Full Text - Section 42

«Regarde-moi dans les yeux,» lui dit-il.

Victorine éprouvait cette première transfiguration que l’amour heureux produit chez les jeunes filles: elle s’épanouissait.

«Aimerais-tu quelqu’un?» lui demanda son père.

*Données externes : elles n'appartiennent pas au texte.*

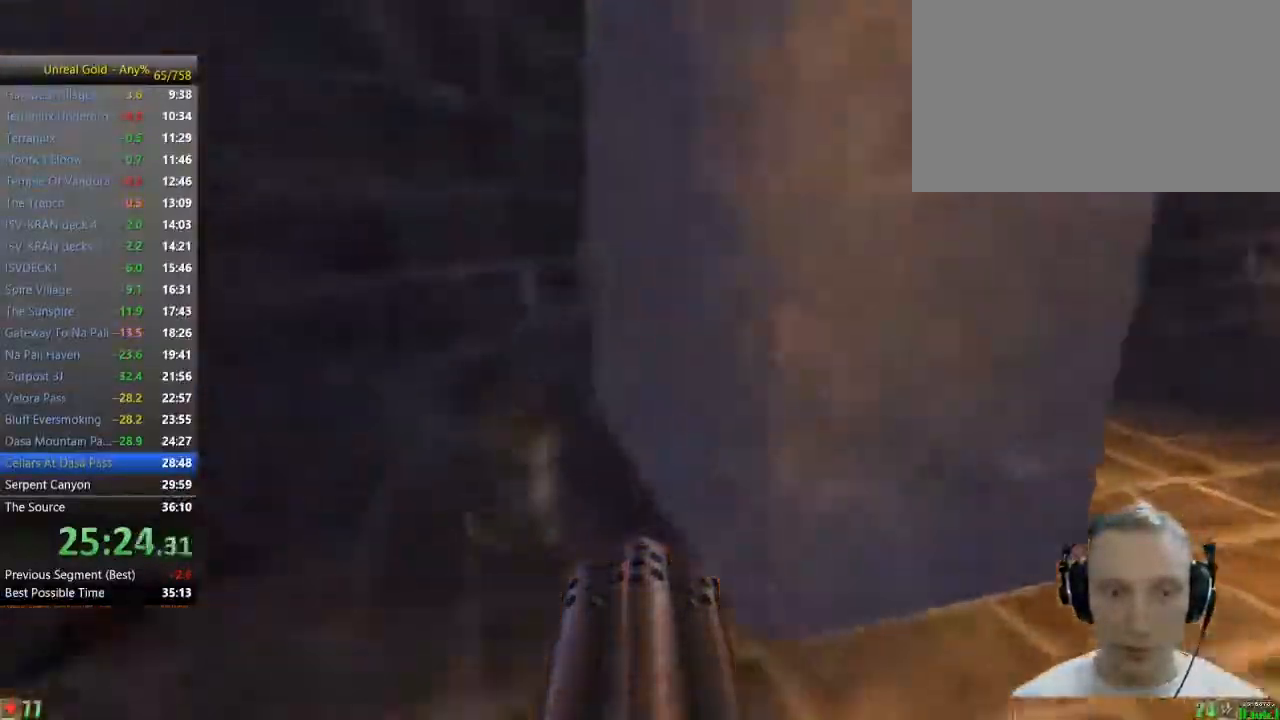
{"keys": ["d", "w"], "mouse": [], "events": [[233, "a", "up"], [267, "d", "down"]]}
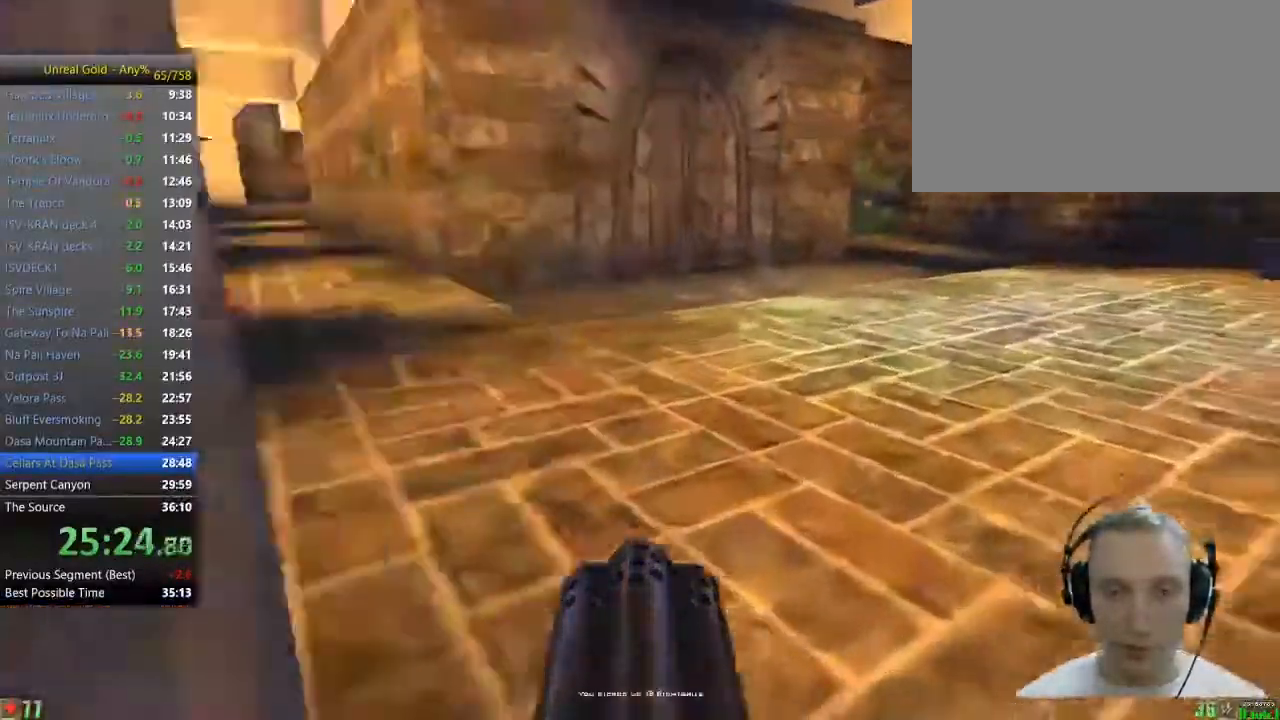
{"keys": ["a", "w"], "mouse": [], "events": [[50, "d", "up"], [100, "a", "down"], [200, "a", "up"], [283, "a", "down"]]}
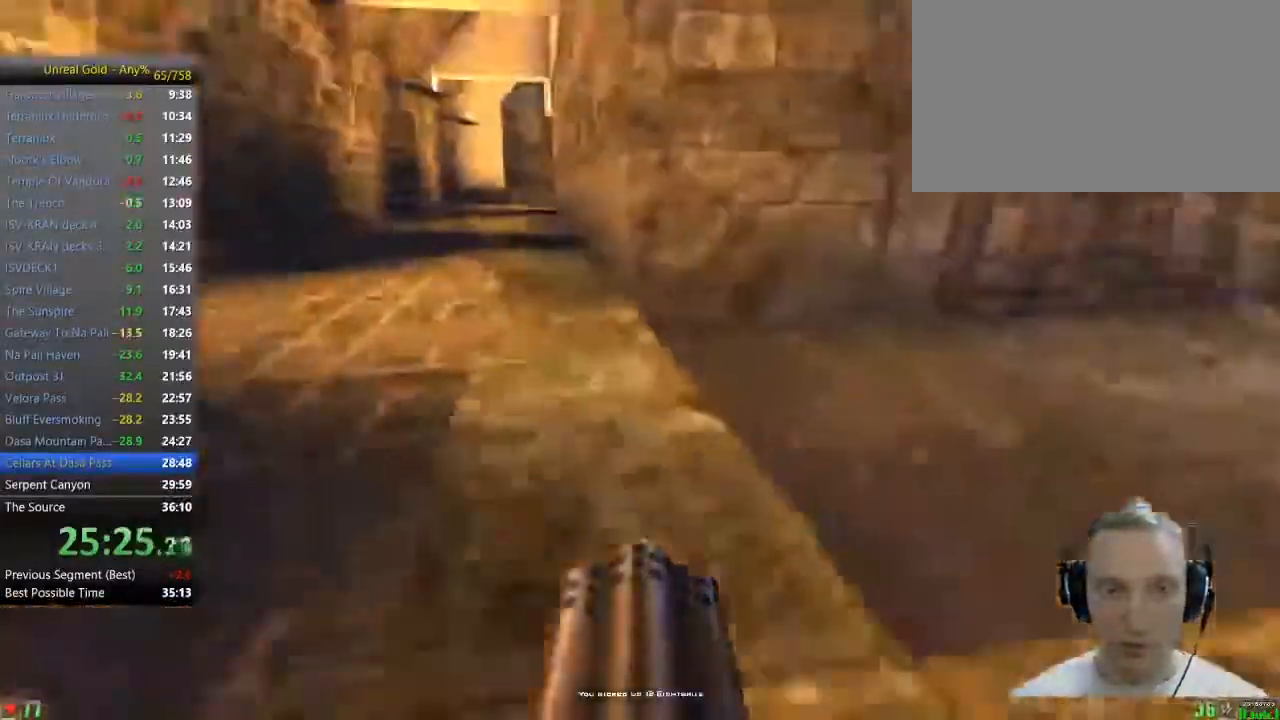
{"keys": ["w"], "mouse": [], "events": [[67, "a", "up"], [217, "a", "down"], [300, "a", "up"]]}
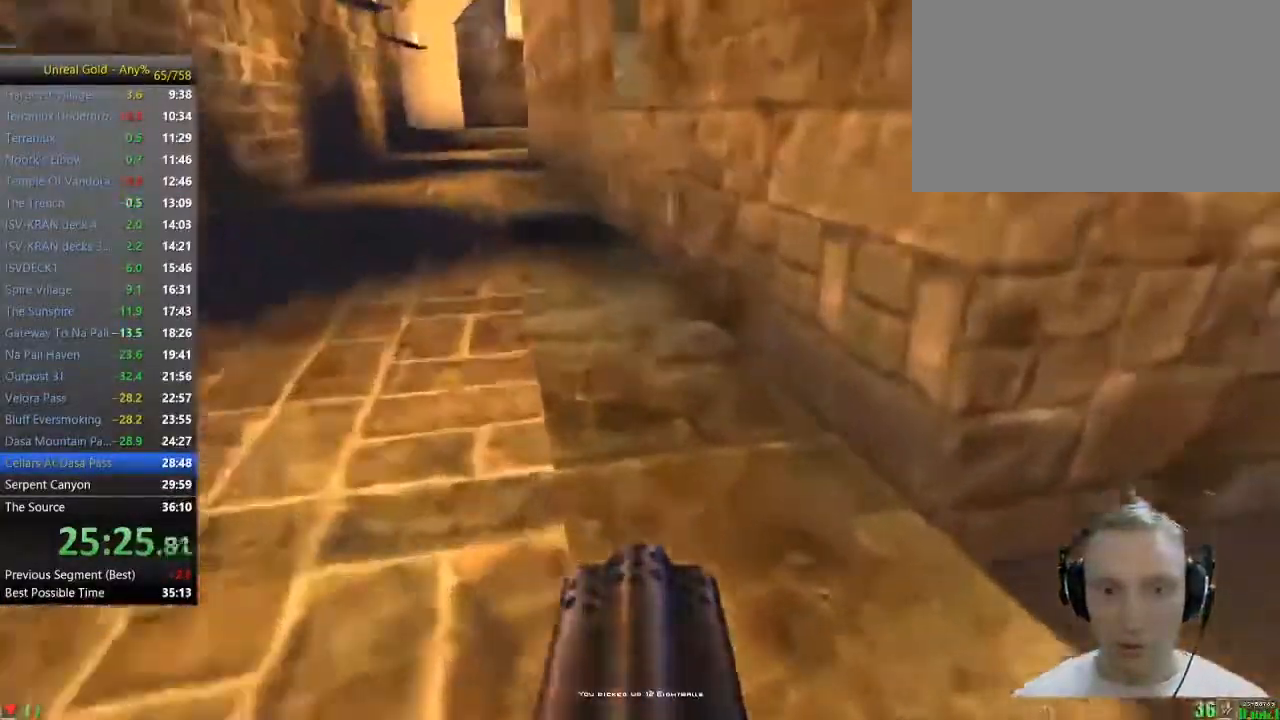
{"keys": ["w"], "mouse": [], "events": [[33, "a", "down"], [133, "a", "up"], [183, "a", "down"], [317, "a", "up"]]}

Elle l’embrassa pour toute réponse.

«Il est noble?

--Comme un roi.

--Riche?

--Comme ma tante.

--Beau?

--Comme toi, mon bon père; et brave, et fier, et spirituel comme toi!

--Nous le connaissons?

--Vous l’avez vu; mais vous ne le connaissez pas.

--Où l’as-tu rencontré?

--A l’ambassade d’Espagne, l’hiver dernier.

--Il y a un siècle!

--Oui; je suis restée six mois sans nouvelles.

--Il t’a oubliée?

--Non.

--Comment le sais-tu?

--J’en ai les preuves.

--Je ne te demande pas s’il t’a écrit: tu es ma fille.

--Oh! mon père!

--Qui est-ce donc? Dis-nous son nom!»

Victorine eût été fort embarrassée de répondre. Mme Michaud dit au marquis: «Tu lui as fait peur; la voilà tout assotée. Laisse-moi seule avec elle, elle me dira son secret.»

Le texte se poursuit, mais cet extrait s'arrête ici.